Darmkrebs zählt zu den häufigsten Tumoren und ruft vor allem im Frühstadium keinerlei Beschwerden hervor. Wirklich sicher fühlen Sie sich nur, wenn Sie sich durch eine Vorsorgeuntersuchung Gewissheit verschaffen. Früh genug entdeckt, erhöhen sich die Heilungschancen beträchtlich. Neben der Darmspiegelung (Koloskopie) dient der M2-PK-Stuhltest, wie auch der immunologische Nachweis von okkultem Blut im Stuhl der Früherkennung von Darmkrebs.
| okkultes Blut im Stuhl |
GOÄ-Ziffer 3571A |
8,74 € |
| M2-PK-Stuhltest |
GOÄ-Ziffer 3903A |
26,23 € |
Etwa die Hälfte der Bevölkerung ist mit Helicobacter pylori infiziert, infolge dessen sich bei ca. 15 Prozent der Infizierten eine Magenschleimhautentzündung (Gastritis) oder ein Magengeschwür entwickelt. Diese chronischen Krankheiten können durch eine kurze Behandlung mit Antibiotika geheilt werden und stellen somit kein erhöhtes Magenkrebs-Risiko mehr da. Ein zuverlässiger Test ist der Helicobacter-Antigen-Nachweis im Stuhl, der jedoch als Screening-Methode von den gesetzlichen Krankenkassen nicht bezahlt wird, sondern erst bei einer gastroskopisch gesicherten Diagnose. Diesen Test empfehlen wir Patienten, die sich nicht einer Magenspiegelung (Gastroskopie) unterziehen wollen.

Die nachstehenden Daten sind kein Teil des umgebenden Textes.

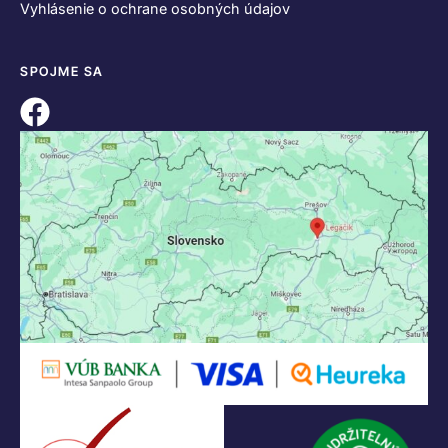
Vyhlásenie o ochrane osobných údajov
SPOJME SA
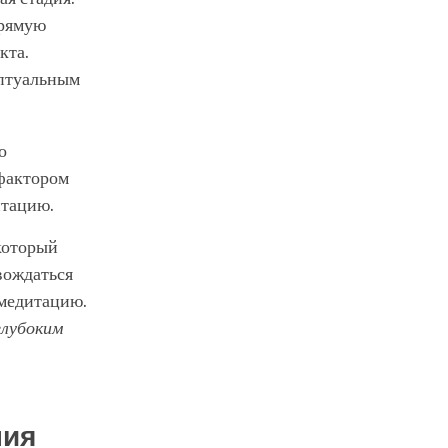
прямую
кта.
ептуальным
о
 фактором
итацию.
который
вождаться
 медитацию.
глубоким
ния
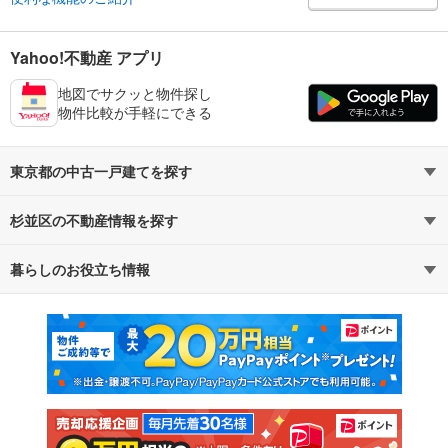
Yahoo!不動産 アプリ
地図でサクッと物件探し
物件比較が手軽にできる
東京都の中古一戸建てを探す
杉並区の不動産情報を探す
路線・駅から探す
地域から探す
暮らしのお役立ち情報
不動産・住宅
賃貸住宅
通勤・通学時間から探す
地図から探す
マンションカタログ
教えて！住まいの先生
新築マンション
中古マンション
新築一戸建て
中古一戸建て
注文住宅
土地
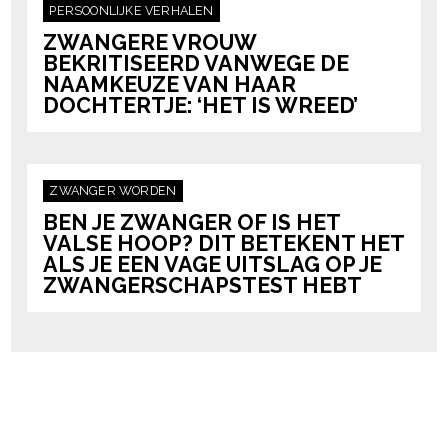
PERSOONLIJKE VERHALEN
ZWANGERE VROUW
BEKRITISEERD VANWEGE DE
NAAMKEUZE VAN HAAR
DOCHTERTJE: ‘HET IS WREED’
ZWANGER WORDEN
BEN JE ZWANGER OF IS HET
VALSE HOOP? DIT BETEKENT HET
ALS JE EEN VAGE UITSLAG OP JE
ZWANGERSCHAPSTEST HEBT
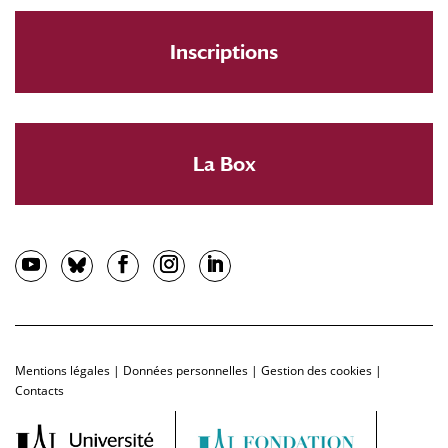
Inscriptions
La Box
Mentions légales
|
Données personnelles
|
Gestion des cookies
|
Contacts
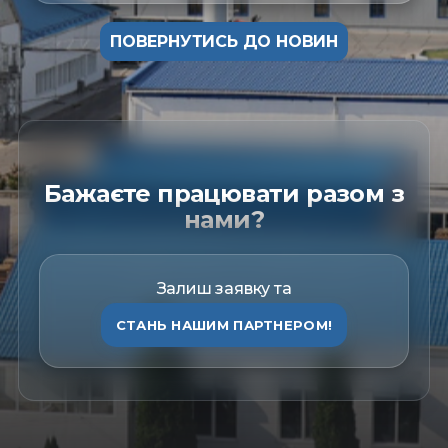
ПОВЕРНУТИСЬ ДО НОВИН
Бажаєте працювати разом з
нами?
Залиш заявку та
СТАНЬ НАШИМ ПАРТНЕРОМ!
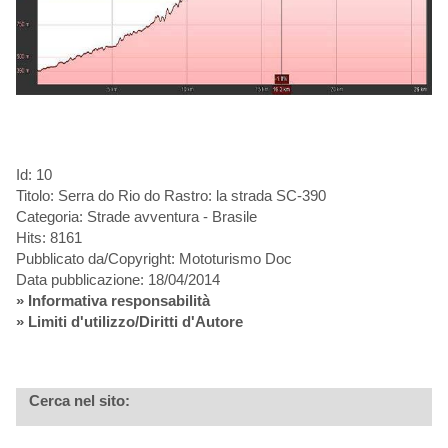
Id: 10
Titolo: Serra do Rio do Rastro: la strada SC-390
Categoria: Strade avventura - Brasile
Hits: 8161
Pubblicato da/Copyright: Mototurismo Doc
Data pubblicazione: 18/04/2014
»
Informativa responsabilità
» Limiti d'utilizzo/Diritti d'Autore
Cerca nel sito:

| Helicobacter pylori-Antigennachweis im Stuhl |
GOÄ-Ziffer 4363 |
29,73 € |
Die meisten Menschen kommen irgendwann in ihrem Leben in Kontakt mit dem Papilloma-Virus (HPV - Humanes Papilloma-Virus). In der Regel wird das Virus durch das körpereigene Immunsystem erfolgreich eliminiert. Bei einem Teil der Frauen kommt es jedoch zu einer fortdauernden Infektion mit dem Virus und wenn es zu den pathogenen Untertypen gehört, kann es zur Entstehung von Gebärmutterhalskrebs kommen. Im Rahmen der Früherkennung wird der Gebärmutterhals-Abstrich auf Zellveränderungen untersucht (PAP-Test). Das Virus kann jedoch mit dem HPV-Test, inklusive der Risikobewertung der Untertypen, schon nachgewiesen werden, wenn es noch gar keine Zellveränderungen gibt. Lassen Sie sich hierzu von Ihrem Frauenarzt beraten.
| HPV - Test |
GOÄ-Ziffer 4272 |
29,73 € |
Osteoporose
Osteoporose ist eine systemische Skeletterkrankung des alternden Menschen. Zunächst unbemerkt verringert sich die Knochenmasse, die Folge ist ein erhöhtes Risiko, Knochenbrüche zu erleiden, die Abnahme der Körpergröße und ein Rundrücken. Am häufigsten betroffen sind Frauen nach den Wechseljahren aufgrund der ausbleibenden Östrogenproduktion. Ein erhöhtes Risiko haben aber auch Männer mit Testosteronmangel und Personen mit vermehrtem Alkohol- und Nikotinkonsum, kalziumarmer Ernährung und wenig Bewegung. Mit Hilfe neuerer labormedizinischer Untersuchungen kann ein verstärkter Knochenabbau oder ein erhöhtes Risiko nachgewiesen werden, bevor die Erkrankung fortgeschritten ist.
Gesundes Altern
Das Altern ist ein multifaktorieller Prozess, der von Umweltfaktoren und genetischen Faktoren beeinflusst wird. Obwohl man die individuelle genetische Disposition nicht ändern und den Alterungsprozess nicht verhindern kann, gibt es doch das Bestreben, die Grundlagen dieser Prozesse zu verstehen und sie zu beeinflussen. Gesund zu altern durch einen entsprechenden Lebensstil unter Nutzung der Möglichkeiten der modernen Medizin und der neuesten wissenschaftlichen Erkenntnisse ist eine Herausforderung, der sich auch unser Institut in Zusammenarbeit mit unseren Partnern stellt.